I stipulate that the fact that this text has not been available to 40 million 
Polish speakers worldwide may have been a larger net loss than potential for 
misrepresentation/mistranslation.
What? Why do you need to translate that article? It would have been great if you could, but FSF are not the sole distributors of such news. If you are worried that forty million Polish reader were deprived of this information, that's your fault. You were informed. You weren't handcuffed by this. You could have written your own article! It isn't like you have to reverse engineer a complex program to duplicate it, it's just a few paragraphs!
There is no clear distinction between "works of opinion" and the rest; as I 
have argued before, a "work of opinion" can be used as a base for work of art, 
or an educational endaevour, or otherwise. This distinction is as artificial, 
as it is harmful.
With the license, the distinction is as simple as placing the text into the section licensed as immutable for the reason "I say this is my opinion." So what if it is educational?
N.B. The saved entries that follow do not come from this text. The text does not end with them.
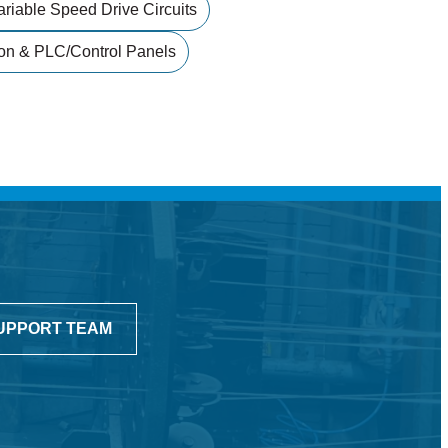
ariable Speed Drive Circuits
on & PLC/control Panels
UPPORT TEAM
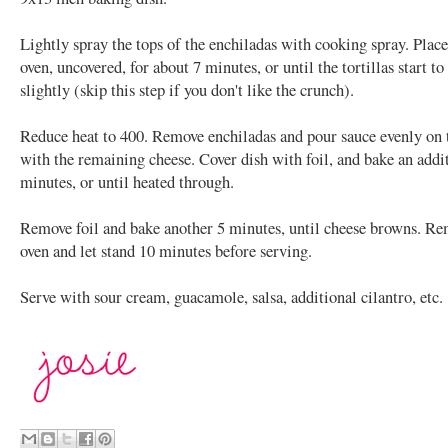
Lightly spray the tops of the enchiladas with cooking spray. Place
oven, uncovered, for about 7 minutes, or until the tortillas start t
slightly (skip this step if you don't like the crunch).
Reduce heat to 400. Remove enchiladas and pour sauce evenly on 
with the remaining cheese. Cover dish with foil, and bake an addi
minutes, or until heated through.
Remove foil and bake another 5 minutes, until cheese browns. R
oven and let stand 10 minutes before serving.
Serve with sour cream, guacamole, salsa, additional cilantro, etc.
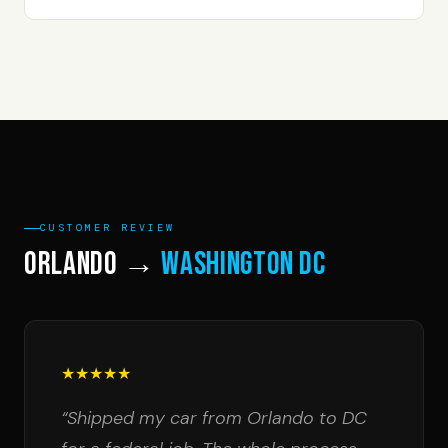
CUSTOMER REVIEW
Orlando →
Washington DC
★★★★★
“Shipped my car from Orlando to DC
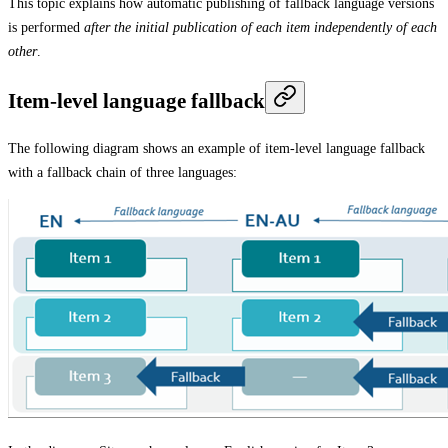
This topic explains how automatic publishing of fallback language versions
is performed
after the initial publication of each item independently of each
other
.
Item-level language fallback
The following diagram shows an example of item-level language fallback
with a fallback chain of three languages:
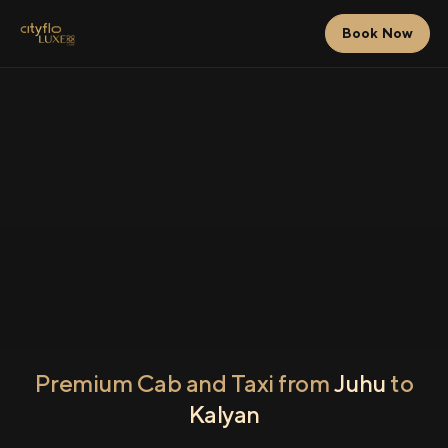
Book Now
Premium Cab and Taxi from
Juhu
to
Kalyan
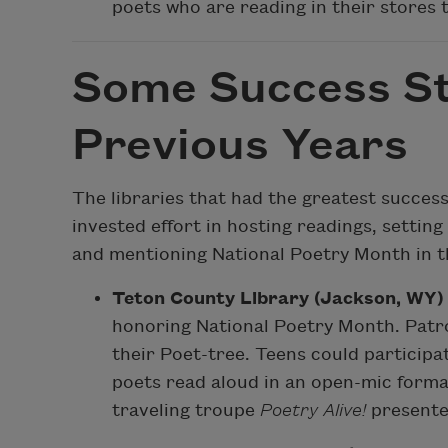
poets who are reading in their stores t
Some Success St
Previous Years
The libraries that had the greatest succes
invested effort in hosting readings, setting
and mentioning National Poetry Month in th
Teton County Library (Jackson, WY)
honoring National Poetry Month. Patr
their Poet-tree. Teens could participat
poets read aloud in an open-mic forma
traveling troupe
Poetry Alive!
presente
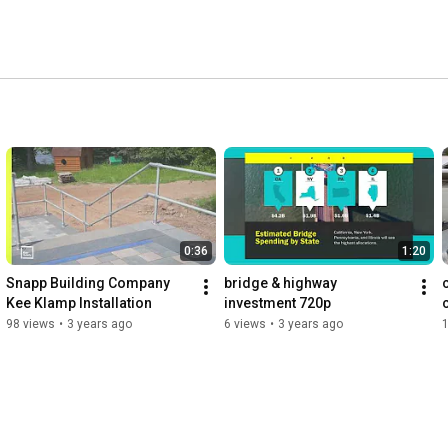
0:36
1:20
Snapp Building Company 
bridge & highway 
Kee Klamp Installation
investment 720p
98 views
•
3 years ago
6 views
•
3 years ago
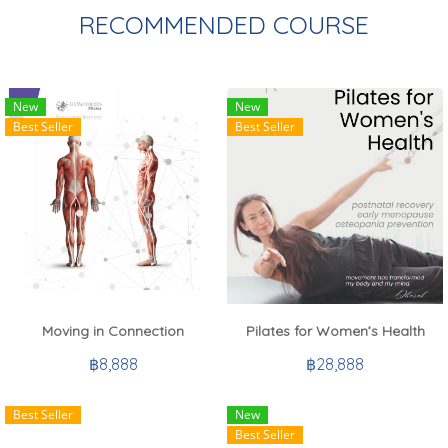
RECOMMENDED COURSE
New
New
Best Seller
Best Seller
Moving in Connection
Pilates for Women’s Health
฿8,888
฿28,888
Best Seller
New
Best Seller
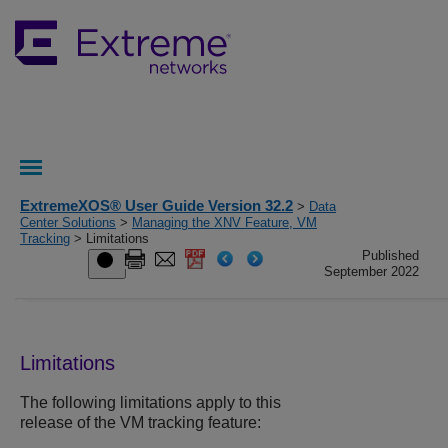
ExtremeXOS® User Guide Version 32.2
>
Data
Center Solutions
>
Managing the XNV Feature, VM
Tracking
> Limitations
Published
September 2022
Limitations
The following limitations apply to this
release of the VM tracking feature:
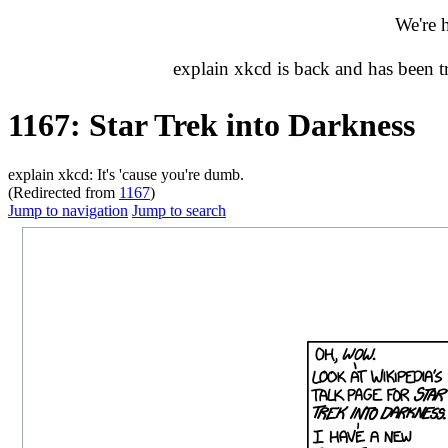
We're 
explain xkcd is back and has been 
1167: Star Trek into Darkness
explain xkcd: It's 'cause you're dumb.
(Redirected from
1167
)
Jump to navigation
Jump to search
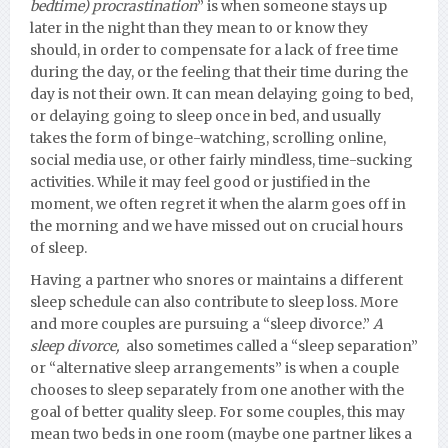
bedtime) procrastination
” is when someone stays up
later in the night than they mean to or know they
should, in order to compensate for a lack of free time
during the day, or the feeling that their time during the
day is not their own. It can mean delaying going to bed,
or delaying going to sleep once in bed, and usually
takes the form of binge-watching, scrolling online,
social media use, or other fairly mindless, time-sucking
activities. While it may feel good or justified in the
moment, we often regret it when the alarm goes off in
the morning and we have missed out on crucial hours
of sleep.
Having a partner who snores or maintains a different
sleep schedule can also contribute to sleep loss. More
and more couples are pursuing a “sleep divorce.”
A
sleep divorce,
also sometimes called a “sleep separation”
or “alternative sleep arrangements” is when a couple
chooses to sleep separately from one another with the
goal of better quality sleep. For some couples, this may
mean two beds in one room (maybe one partner likes a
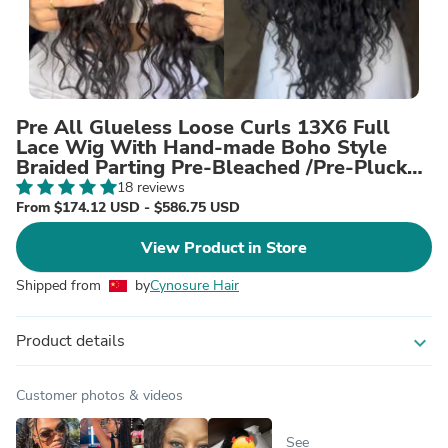
Pre All Glueless Loose Curls 13X6 Full
Lace Wig With Hand-made Boho Style
Braided Parting Pre-Bleached /Pre-Plucked
High Quality Human Hair Wig
18 reviews
From $174.12 USD - $586.75 USD
View Product in Store
Shipped from
by
Cynosure Hair
Product details
expand_more
Customer photos & videos
See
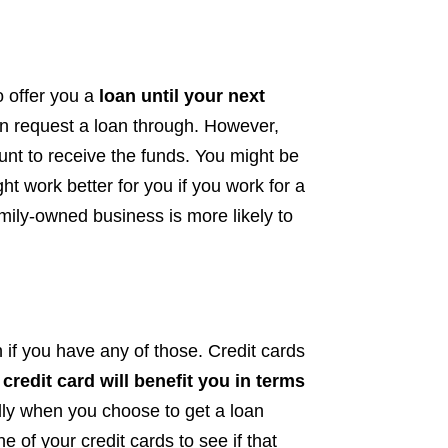
o offer you a
loan until your next
 request a loan through. However,
unt to receive the funds. You might be
ht work better for you if you work for a
mily-owned business is more likely to
n if you have any of those. Credit cards
credit card will benefit you in terms
dly when you choose to get a loan
e of your credit cards to see if that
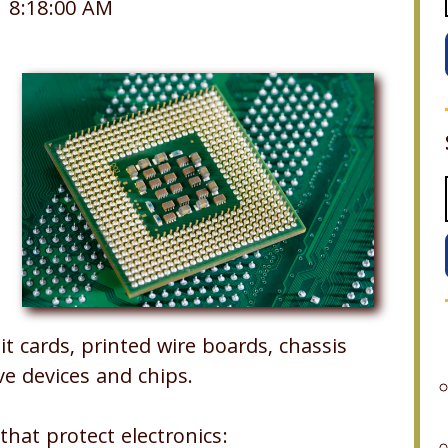
1 8:18:00 AM
t cards, printed wire boards, chassis
e devices and chips.
that protect electronics:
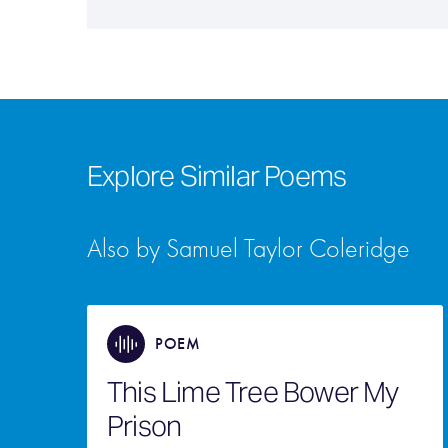
Explore Similar Poems
Also by Samuel Taylor Coleridge
POEM
This Lime Tree Bower My
Prison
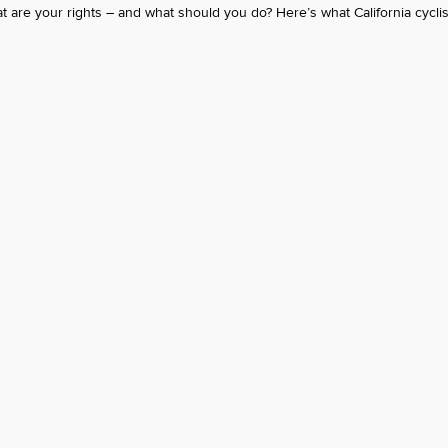
 are your rights – and what should you do? Here’s what California cycli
So what if it is "art." What difference does it make?

I would be worried that this could be used as a loophole to lock away useful information, except it can't. Even if you tried, I could simply copy or paraphrase your text, put it in my mutably or immutably licensed text and say its my opinion distinct from yours even it if says the same thing. What I can't do is make a copy, change what it says, and say it's yours.

The ridiculousness of this thread is that there is no useful example of exploitation of this clause. Its rhetorical nonsense.

The original purpose of immutable clauses in the GFDL is to prevent third parties from removing the political and social commentary that the authors added to explain why they started the project. And they were right, because there were people who were just gagging to get rid of it. When they discovered they couldn't, they were butthurt and ran off and invented "open source." And that's fine, too.